Wie berichtet, setzen die Grünen zusammen mit der SPD ihre langjährige Zählgemeinschaft fort. Weil die SPD bei den Verhandlungen das wichtige Stadtentwicklungsressort für sich beanspruchte, musste es Schruoffeneger an den neuen SPD-Stadtrat Fabian Schmitz-Grethlein abgegeben. Der 41-Jährige ist Jurist und Ex-Jusos-Landeschef. Das Nachsehen hatte dabei Heike Schmitt-Schmelz (42). Die SPD verzichtete fürs Stadtentwicklungsressort darauf, ihre Spitzenkandidatin und langjährige Stadträtin zur Bürgermeisterin zu machen und wählte stattdessen Kirstin Bauch mit. Schmitt-Schmelz ist jetzt stellvertretende Bürgermeisterin und hat mit Bildung, Sport, Kultur, Liegenschaften und IT jede Menge neue Aufgaben.
CDU-Stadträte bleiben Arne Herz (43) und Detlef Wagner (53). Sie teilen sich die Ressorts Bürgerdienste, Soziales, Gesundheit und Jugend. Erste Amtshandlung des neuen Sozialstadtrats: Herz besuchte einen Tag nach seiner Wahl die Bahnhofsmission am Zoo und übergab dort 50 Wolldecken, gespendet von der Evangelischen Kirchengemeinde Ahlbeck. Als alter und neuer Gesundheitsstadtrat wird Detlef Wagner weiter die Corona-Krise managen müssen.
„Konstruktive und kollegiale Zusammenarbeit“
Bei der CDU-Fraktion erwartet man auch deshalb, dass die kommunalpolitische Arbeit nach fast drei Monaten „endlich beginnt“. Denn Charlottenburg-Wilmersdorf ist der letzte Bezirk, der nun sein neues Bezirksamt komplett hat. „Die Politik hat sich jetzt lange genug mit sich selbst beschäftigt. Es wird Zeit, dass wir uns endlich wieder um die Sorgen und Probleme der Bürgerinnen und Bürger kümmern“, sagt CDU-Fraktionschef Martin Frey. In der BVV und dem Bezirksamt biete die CDU „eine konstruktive und kollegiale Zusammenarbeit an“.
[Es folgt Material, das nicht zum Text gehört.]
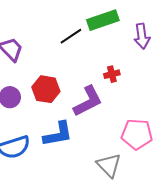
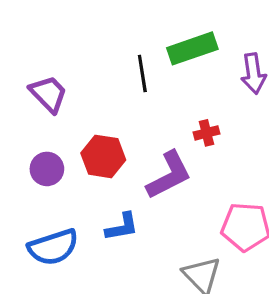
black line: (71, 36) -> (142, 74), turned -65
blue L-shape: (58, 134) -> (122, 227), size x0.7

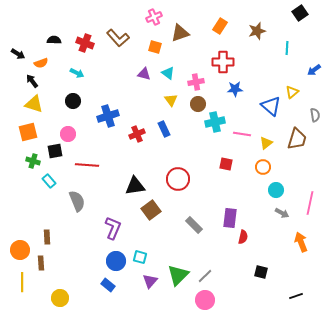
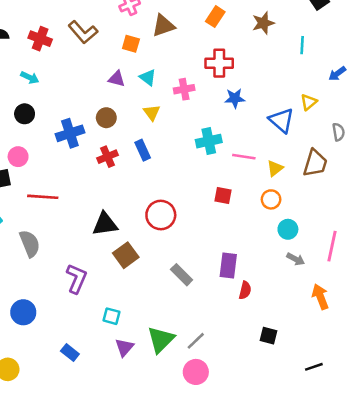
brown circle: (198, 104) -> (106, 118), moved
blue circle: (116, 261) -> (23, 312), moved

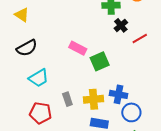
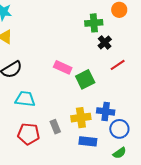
red line: (140, 39) -> (118, 65), moved
cyan trapezoid: (39, 78) -> (25, 99), turned -140
gray rectangle: (67, 99) -> (55, 127), moved

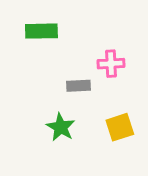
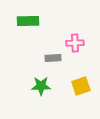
green star: (61, 127) -> (41, 86), turned -30

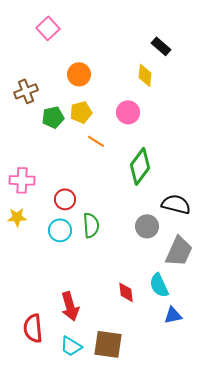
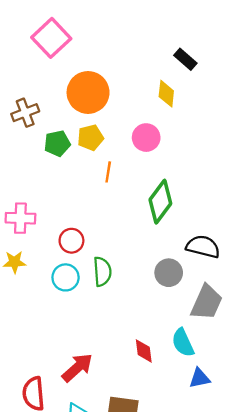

Auch die FDP stellt gleich nach der Wahl Forderungen an die neue Rathausspitze. „Bezirksamt und Bürgermeisterin werden keine Zeit für eine Einarbeitungsphase haben. Zu viele Probleme liegen auf dem Tisch“, so Fraktionschef Felix Recke. „Die Bekämpfung der Corona-Pandemie, eine hohe Pensionierungswelle, ein strauchelnder Einzelhandel samt Leerstand in unseren Einkaufsstraßen, fehlende Termine im Bürgeramt und natürlich die Wohnungsnot.“ Vom Bezirksamt erwarte man jetzt „einen Kickstart in die neue Wahlperiode“.